Extrait choisi:
----------

Abduction, ou black metal progressif classieux
En 2020, Jehanne, album consacré à Jeanne d'Arc qui succédait à deux productions déjà bien caractérisées, octroyait à Abduction toute la légitimité méritée dans le paysage du black metal français. Ce n'est pas pour rien si cet album-concept a rencontré un bien joli succès auprès des fans du genre, et qu’il continue même à intriguer toujours plus.
À l'époque, nous avions eu l'opportunité de nous entretenir avec Guillaume Fleury, tête pensante et guitariste de la formation. Il nous paraissait donc naturel de revenir vers lui pour la sortie de Toutes Blessent, la Dernière Tue. Cette fois, le compositeur est accompagné de François Blanc, chanteur du groupe et autre tête connue de notre rédaction, et Mathieu Taverne, bassiste et parolier principal d’Abduction.
Pouvez-vous revenir sur le succès rencontré par votre précédent album Jehanne (2020) ? Ceci a-t-il changé quelque chose pour vous ou vos ambitions ?
Guillaume – Artistiquement, pas du tout. La principale décision qu’on n’aurait pas prise à la base, c’est de mettre plus de moyens dans la promotion de cet album. On s’est dit que vu le succès de Jehanne, il fallait passer une étape, toucher un public un peu plus large, mais pas dans le but de devenir des superstars : a priori, tous les fans de black metal en France ont au moins entendu parler de nous. Maintenant, on aimerait trouver des gens qui seraient sensibles à notre musique au-delà de ces cercles.

----------

Série d'exercices:
(1) Répondez aux questions suivantes d'après l'extrait choisi.
(a) À quelle figure historique l'album Jehanne est-il consacré ?
(b) Quelles fonctions Mathieu Taverne exerce-t-il au sein d'Abduction ?
(c) D'après Guillaume, quelle décision, qu'il n'aurait pas prise à la base, le groupe a-t-il arrêtée ?
(2) Recopiez fidèlement le passage de l'extrait choisi qui va de « À l'époque, nous » jusqu'à « parolier principal d’Abduction. ».
Les données ne sont d'aucune utilité pour ce travail.

----------

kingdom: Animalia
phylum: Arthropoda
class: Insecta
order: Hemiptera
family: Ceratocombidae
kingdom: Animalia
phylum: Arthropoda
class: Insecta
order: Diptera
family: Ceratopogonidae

----------

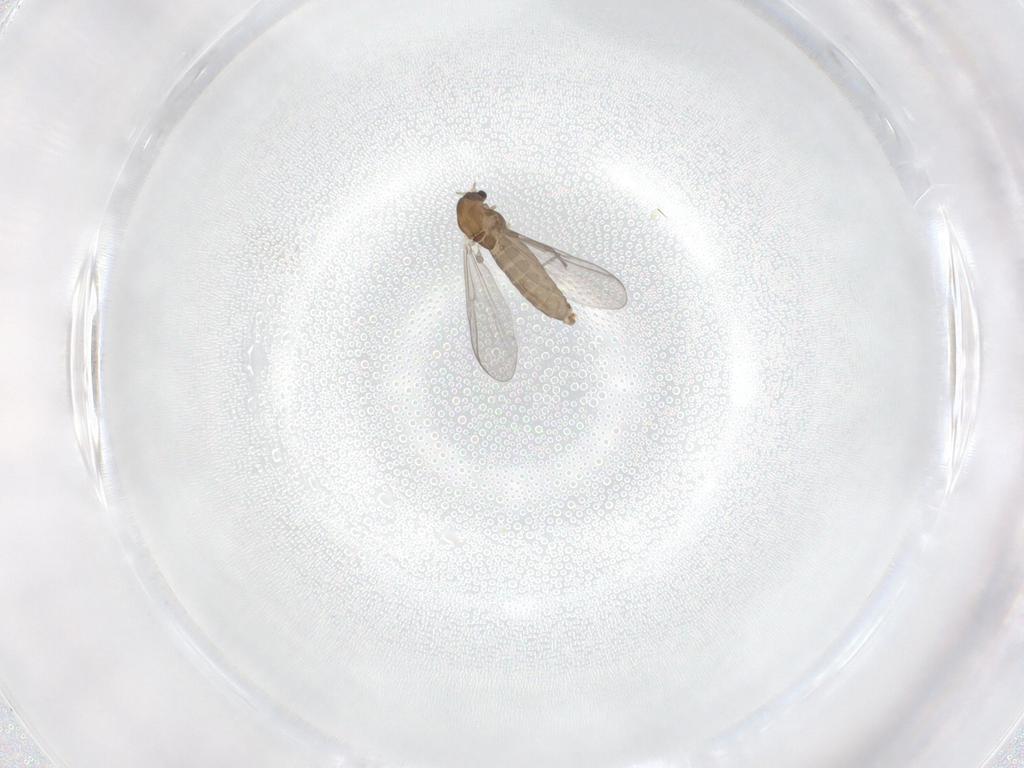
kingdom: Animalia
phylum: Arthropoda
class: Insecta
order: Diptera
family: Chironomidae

----------

Corrigés détaillés:
(1)
(a) Jeanne d'Arc.
(b) Il est bassiste et parolier principal.
(c) Mettre plus de moyens dans la promotion de l'album.

(2)
À l'époque, nous avions eu l'opportunité de nous entretenir avec Guillaume Fleury, tête pensante et guitariste de la formation. Il nous paraissait donc naturel de revenir vers lui pour la sortie de Toutes Blessent, la Dernière Tue. Cette fois, le compositeur est accompagné de François Blanc, chanteur du groupe et autre tête connue de notre rédaction, et Mathieu Taverne, bassiste et parolier principal d’Abduction.